Problem: Below are some records; quote exactly the lines from the one that contains "[RR 1993, c. 1, §37 (COR).]" through the one that contains "B. For a fire-start", inclusive, and no others.

::: Supplied data :::

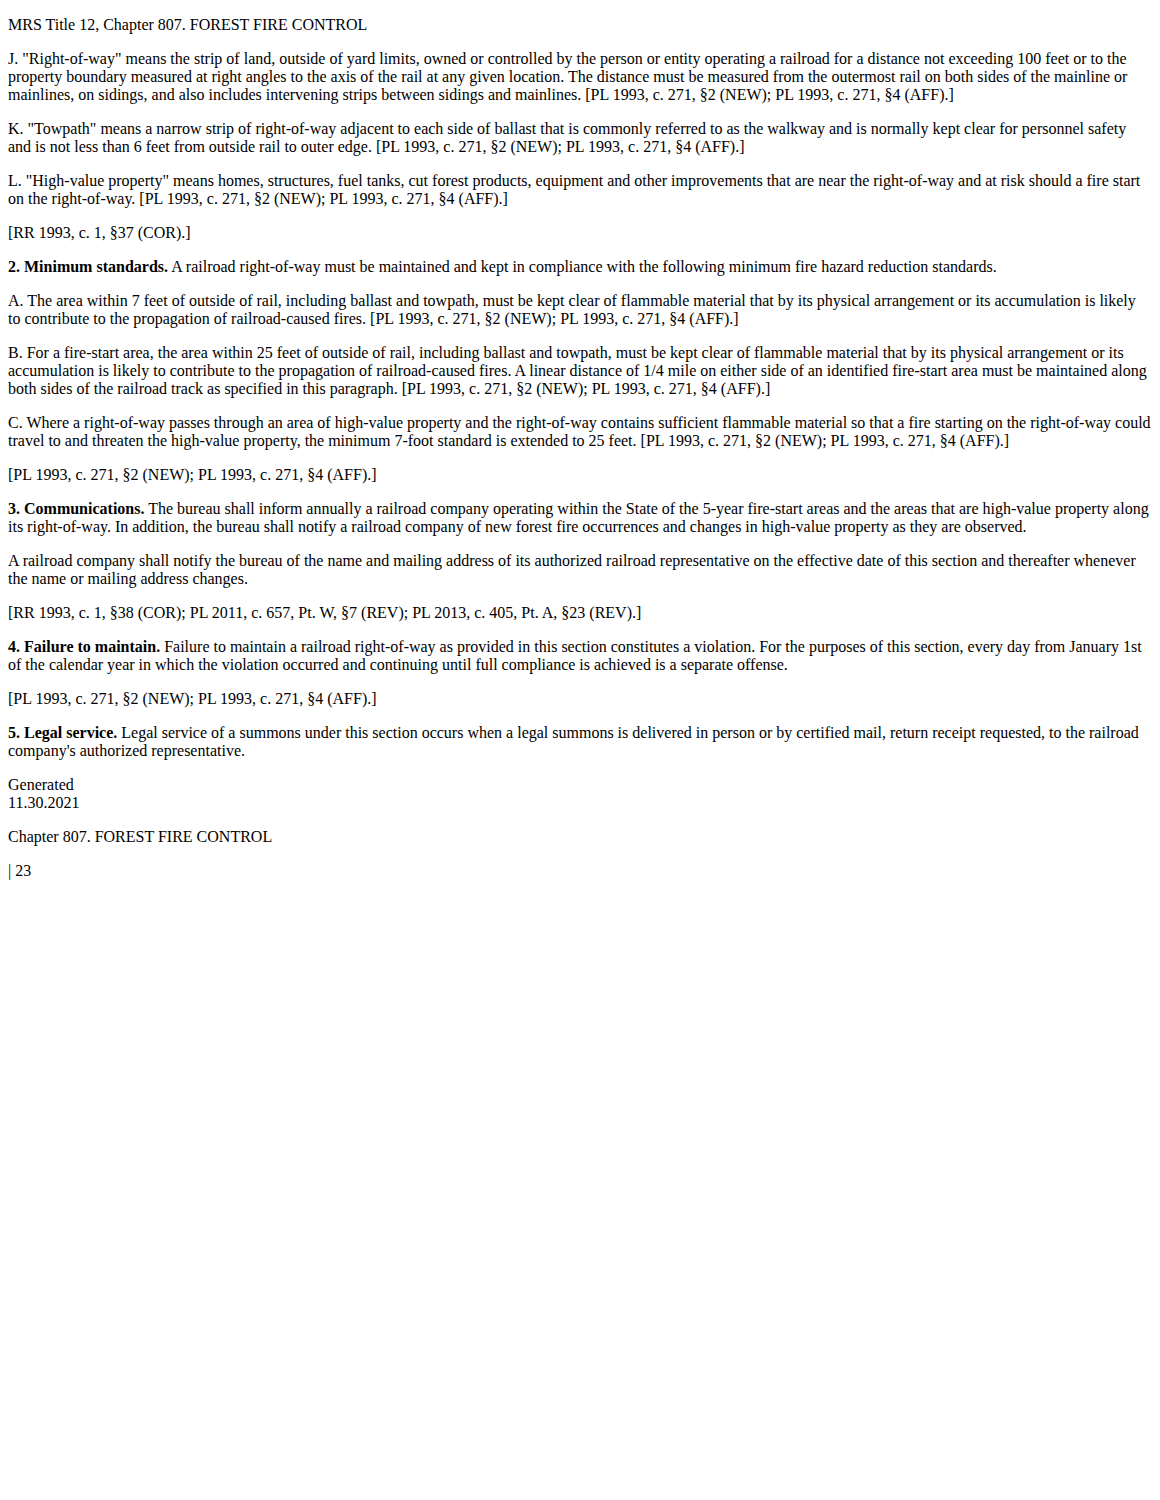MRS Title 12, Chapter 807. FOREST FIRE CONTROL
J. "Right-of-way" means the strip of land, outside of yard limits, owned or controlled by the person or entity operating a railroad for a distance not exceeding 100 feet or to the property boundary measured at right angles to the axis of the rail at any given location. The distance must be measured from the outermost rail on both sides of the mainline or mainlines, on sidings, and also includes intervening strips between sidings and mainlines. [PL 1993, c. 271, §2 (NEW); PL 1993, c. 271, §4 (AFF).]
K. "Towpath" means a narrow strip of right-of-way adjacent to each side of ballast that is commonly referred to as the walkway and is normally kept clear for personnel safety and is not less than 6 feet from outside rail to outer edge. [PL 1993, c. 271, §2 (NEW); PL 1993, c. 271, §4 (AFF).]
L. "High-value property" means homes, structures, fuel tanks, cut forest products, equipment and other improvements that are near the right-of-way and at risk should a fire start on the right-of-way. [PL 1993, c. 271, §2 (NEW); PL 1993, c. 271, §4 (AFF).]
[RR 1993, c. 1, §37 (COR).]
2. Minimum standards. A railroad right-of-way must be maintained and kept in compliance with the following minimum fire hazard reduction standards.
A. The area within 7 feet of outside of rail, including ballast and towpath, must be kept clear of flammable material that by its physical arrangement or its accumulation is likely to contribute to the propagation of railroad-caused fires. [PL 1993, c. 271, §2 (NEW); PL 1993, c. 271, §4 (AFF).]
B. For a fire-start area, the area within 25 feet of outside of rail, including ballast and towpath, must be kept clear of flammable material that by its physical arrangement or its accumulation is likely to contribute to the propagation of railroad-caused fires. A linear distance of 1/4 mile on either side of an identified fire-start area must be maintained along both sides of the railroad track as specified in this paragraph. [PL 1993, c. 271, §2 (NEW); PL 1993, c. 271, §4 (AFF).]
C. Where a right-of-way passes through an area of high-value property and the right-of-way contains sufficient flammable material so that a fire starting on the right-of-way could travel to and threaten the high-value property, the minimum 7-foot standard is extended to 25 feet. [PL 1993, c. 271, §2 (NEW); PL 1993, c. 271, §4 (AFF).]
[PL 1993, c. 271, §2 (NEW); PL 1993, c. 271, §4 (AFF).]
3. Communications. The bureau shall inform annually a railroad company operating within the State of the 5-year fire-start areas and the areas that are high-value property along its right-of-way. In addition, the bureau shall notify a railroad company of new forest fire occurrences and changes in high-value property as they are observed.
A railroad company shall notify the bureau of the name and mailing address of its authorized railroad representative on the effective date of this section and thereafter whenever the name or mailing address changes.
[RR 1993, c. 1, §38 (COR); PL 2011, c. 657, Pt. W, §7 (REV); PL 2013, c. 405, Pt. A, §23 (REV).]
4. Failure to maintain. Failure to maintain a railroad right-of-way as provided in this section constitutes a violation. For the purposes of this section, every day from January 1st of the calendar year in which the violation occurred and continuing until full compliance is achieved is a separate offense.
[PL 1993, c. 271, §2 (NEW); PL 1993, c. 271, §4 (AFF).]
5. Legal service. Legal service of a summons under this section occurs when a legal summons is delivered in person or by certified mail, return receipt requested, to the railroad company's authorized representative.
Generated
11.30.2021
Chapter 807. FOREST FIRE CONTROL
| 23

:::

Result for this task:
[RR 1993, c. 1, §37 (COR).]
2. Minimum standards. A railroad right-of-way must be maintained and kept in compliance with the following minimum fire hazard reduction standards.
A. The area within 7 feet of outside of rail, including ballast and towpath, must be kept clear of flammable material that by its physical arrangement or its accumulation is likely to contribute to the propagation of railroad-caused fires. [PL 1993, c. 271, §2 (NEW); PL 1993, c. 271, §4 (AFF).]
B. For a fire-start area, the area within 25 feet of outside of rail, including ballast and towpath, must be kept clear of flammable material that by its physical arrangement or its accumulation is likely to contribute to the propagation of railroad-caused fires. A linear distance of 1/4 mile on either side of an identified fire-start area must be maintained along both sides of the railroad track as specified in this paragraph. [PL 1993, c. 271, §2 (NEW); PL 1993, c. 271, §4 (AFF).]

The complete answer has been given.